Required action » Copy out the items word for word, beginning at their first line and ending with the line that contains "σε 3-7 εργάσιμες", including that line.

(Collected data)
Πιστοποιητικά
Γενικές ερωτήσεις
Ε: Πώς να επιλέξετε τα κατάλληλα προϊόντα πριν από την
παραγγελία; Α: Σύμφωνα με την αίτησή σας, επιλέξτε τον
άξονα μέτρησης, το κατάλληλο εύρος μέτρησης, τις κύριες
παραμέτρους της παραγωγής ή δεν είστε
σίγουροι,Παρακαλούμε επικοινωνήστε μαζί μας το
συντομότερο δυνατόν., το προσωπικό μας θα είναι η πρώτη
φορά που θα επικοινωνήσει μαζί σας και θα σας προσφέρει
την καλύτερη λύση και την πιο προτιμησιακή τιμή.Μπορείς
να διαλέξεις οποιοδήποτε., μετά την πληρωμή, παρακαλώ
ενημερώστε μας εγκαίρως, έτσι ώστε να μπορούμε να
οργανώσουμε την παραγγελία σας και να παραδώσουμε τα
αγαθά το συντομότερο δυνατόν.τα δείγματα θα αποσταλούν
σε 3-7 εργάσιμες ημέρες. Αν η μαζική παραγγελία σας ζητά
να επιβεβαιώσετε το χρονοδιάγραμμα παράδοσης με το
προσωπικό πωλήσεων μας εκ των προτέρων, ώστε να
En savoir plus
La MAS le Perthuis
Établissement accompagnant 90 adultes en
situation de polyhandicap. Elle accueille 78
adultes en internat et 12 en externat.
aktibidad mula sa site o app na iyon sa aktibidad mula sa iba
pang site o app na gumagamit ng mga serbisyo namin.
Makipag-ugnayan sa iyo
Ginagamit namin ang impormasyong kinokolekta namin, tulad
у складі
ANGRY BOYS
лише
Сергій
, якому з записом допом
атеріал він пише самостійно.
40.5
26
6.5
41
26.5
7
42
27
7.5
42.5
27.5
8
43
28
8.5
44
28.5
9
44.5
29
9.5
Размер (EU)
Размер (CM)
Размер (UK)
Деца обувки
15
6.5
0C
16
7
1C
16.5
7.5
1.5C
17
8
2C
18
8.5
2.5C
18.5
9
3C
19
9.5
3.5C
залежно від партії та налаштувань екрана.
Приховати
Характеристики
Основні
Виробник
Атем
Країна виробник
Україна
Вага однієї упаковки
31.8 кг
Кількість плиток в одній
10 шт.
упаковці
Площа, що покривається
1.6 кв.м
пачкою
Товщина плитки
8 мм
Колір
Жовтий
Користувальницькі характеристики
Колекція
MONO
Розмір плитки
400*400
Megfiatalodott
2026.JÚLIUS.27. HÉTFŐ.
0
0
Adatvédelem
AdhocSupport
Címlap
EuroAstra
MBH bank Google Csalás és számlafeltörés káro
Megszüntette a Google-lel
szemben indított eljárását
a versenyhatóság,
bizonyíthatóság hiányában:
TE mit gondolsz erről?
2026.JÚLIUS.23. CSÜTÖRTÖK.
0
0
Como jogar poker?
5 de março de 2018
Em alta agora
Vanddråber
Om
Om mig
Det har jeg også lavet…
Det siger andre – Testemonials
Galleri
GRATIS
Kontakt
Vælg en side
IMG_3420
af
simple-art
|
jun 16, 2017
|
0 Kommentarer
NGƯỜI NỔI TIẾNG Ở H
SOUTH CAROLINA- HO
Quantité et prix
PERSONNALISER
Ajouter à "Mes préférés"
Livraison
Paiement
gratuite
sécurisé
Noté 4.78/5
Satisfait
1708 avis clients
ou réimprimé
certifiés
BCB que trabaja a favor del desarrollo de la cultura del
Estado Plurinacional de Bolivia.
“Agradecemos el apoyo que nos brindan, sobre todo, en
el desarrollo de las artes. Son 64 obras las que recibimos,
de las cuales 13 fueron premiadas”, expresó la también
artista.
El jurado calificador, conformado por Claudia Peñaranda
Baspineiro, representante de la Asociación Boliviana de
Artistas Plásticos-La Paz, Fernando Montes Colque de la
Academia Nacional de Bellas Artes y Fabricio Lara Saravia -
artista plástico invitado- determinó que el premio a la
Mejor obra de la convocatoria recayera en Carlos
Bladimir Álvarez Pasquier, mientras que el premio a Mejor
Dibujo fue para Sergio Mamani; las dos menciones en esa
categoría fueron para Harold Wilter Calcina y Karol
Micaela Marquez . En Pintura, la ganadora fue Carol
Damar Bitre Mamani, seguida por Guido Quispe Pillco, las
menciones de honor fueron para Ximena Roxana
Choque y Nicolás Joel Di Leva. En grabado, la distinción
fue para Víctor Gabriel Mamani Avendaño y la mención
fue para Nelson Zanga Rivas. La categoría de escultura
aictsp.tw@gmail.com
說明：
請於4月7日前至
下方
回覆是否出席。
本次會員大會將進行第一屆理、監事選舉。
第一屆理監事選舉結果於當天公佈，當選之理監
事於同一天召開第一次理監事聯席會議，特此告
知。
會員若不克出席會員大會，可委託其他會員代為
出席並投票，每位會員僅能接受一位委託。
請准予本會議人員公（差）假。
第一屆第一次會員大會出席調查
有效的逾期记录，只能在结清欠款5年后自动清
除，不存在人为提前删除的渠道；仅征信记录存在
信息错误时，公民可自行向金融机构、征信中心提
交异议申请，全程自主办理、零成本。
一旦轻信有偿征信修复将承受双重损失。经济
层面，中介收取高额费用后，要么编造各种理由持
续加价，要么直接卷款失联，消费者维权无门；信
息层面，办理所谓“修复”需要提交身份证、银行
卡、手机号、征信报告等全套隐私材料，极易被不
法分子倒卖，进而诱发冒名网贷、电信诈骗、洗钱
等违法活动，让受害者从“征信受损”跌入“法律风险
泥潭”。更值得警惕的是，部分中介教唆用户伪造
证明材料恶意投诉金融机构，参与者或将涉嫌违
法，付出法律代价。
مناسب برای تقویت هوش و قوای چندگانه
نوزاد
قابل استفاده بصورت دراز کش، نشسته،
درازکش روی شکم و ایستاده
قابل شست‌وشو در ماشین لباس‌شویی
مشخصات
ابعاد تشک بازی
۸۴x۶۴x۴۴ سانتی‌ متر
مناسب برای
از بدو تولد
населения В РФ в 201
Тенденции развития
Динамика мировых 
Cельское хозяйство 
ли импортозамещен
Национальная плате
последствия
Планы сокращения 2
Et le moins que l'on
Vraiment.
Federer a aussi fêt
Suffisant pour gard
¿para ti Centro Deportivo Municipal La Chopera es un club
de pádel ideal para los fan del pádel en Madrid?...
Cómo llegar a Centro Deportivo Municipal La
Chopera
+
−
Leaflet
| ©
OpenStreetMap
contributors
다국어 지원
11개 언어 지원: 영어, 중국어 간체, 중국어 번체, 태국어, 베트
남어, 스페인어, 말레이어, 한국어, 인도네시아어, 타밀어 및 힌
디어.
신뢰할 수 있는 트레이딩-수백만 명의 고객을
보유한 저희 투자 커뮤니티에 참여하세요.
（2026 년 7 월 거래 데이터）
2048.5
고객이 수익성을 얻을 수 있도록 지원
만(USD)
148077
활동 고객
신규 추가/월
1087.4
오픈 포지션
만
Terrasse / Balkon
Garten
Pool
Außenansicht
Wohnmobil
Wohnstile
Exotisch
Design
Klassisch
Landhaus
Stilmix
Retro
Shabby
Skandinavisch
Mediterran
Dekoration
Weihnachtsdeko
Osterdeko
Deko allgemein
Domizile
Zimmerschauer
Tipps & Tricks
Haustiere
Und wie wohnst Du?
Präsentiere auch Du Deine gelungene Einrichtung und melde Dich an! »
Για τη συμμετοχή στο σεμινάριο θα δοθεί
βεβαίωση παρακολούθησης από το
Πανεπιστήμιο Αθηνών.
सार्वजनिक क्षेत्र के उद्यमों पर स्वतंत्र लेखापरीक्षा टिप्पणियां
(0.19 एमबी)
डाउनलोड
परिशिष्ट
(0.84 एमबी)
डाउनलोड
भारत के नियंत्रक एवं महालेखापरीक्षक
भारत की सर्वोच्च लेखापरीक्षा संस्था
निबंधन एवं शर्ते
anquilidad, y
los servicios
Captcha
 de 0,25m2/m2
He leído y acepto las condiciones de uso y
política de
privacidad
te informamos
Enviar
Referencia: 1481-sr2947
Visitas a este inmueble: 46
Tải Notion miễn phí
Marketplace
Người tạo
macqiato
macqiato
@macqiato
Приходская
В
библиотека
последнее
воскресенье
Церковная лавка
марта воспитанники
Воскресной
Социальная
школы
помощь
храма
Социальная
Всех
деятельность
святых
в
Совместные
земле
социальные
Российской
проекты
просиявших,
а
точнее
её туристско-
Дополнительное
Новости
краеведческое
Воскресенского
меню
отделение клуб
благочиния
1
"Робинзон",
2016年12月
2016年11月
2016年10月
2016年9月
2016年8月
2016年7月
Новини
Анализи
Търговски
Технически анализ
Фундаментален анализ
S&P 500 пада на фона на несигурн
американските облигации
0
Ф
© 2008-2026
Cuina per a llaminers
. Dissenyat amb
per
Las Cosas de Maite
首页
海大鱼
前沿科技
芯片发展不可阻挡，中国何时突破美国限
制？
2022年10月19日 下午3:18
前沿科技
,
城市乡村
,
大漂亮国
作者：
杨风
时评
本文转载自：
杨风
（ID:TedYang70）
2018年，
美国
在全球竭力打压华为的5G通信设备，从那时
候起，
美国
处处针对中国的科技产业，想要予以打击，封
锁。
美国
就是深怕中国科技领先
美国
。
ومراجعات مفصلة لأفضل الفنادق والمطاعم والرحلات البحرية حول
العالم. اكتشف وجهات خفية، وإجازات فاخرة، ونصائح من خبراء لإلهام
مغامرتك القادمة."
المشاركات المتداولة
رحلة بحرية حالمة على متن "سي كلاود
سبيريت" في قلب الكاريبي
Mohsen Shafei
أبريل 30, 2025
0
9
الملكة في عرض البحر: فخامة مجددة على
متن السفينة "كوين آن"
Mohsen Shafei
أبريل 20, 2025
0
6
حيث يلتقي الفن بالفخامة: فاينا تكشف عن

The completed task »
Πιστοποιητικά
Γενικές ερωτήσεις
Ε: Πώς να επιλέξετε τα κατάλληλα προϊόντα πριν από την
παραγγελία; Α: Σύμφωνα με την αίτησή σας, επιλέξτε τον
άξονα μέτρησης, το κατάλληλο εύρος μέτρησης, τις κύριες
παραμέτρους της παραγωγής ή δεν είστε
σίγουροι,Παρακαλούμε επικοινωνήστε μαζί μας το
συντομότερο δυνατόν., το προσωπικό μας θα είναι η πρώτη
φορά που θα επικοινωνήσει μαζί σας και θα σας προσφέρει
την καλύτερη λύση και την πιο προτιμησιακή τιμή.Μπορείς
να διαλέξεις οποιοδήποτε., μετά την πληρωμή, παρακαλώ
ενημερώστε μας εγκαίρως, έτσι ώστε να μπορούμε να
οργανώσουμε την παραγγελία σας και να παραδώσουμε τα
αγαθά το συντομότερο δυνατόν.τα δείγματα θα αποσταλούν
σε 3-7 εργάσιμες ημέρες. Αν η μαζική παραγγελία σας ζητά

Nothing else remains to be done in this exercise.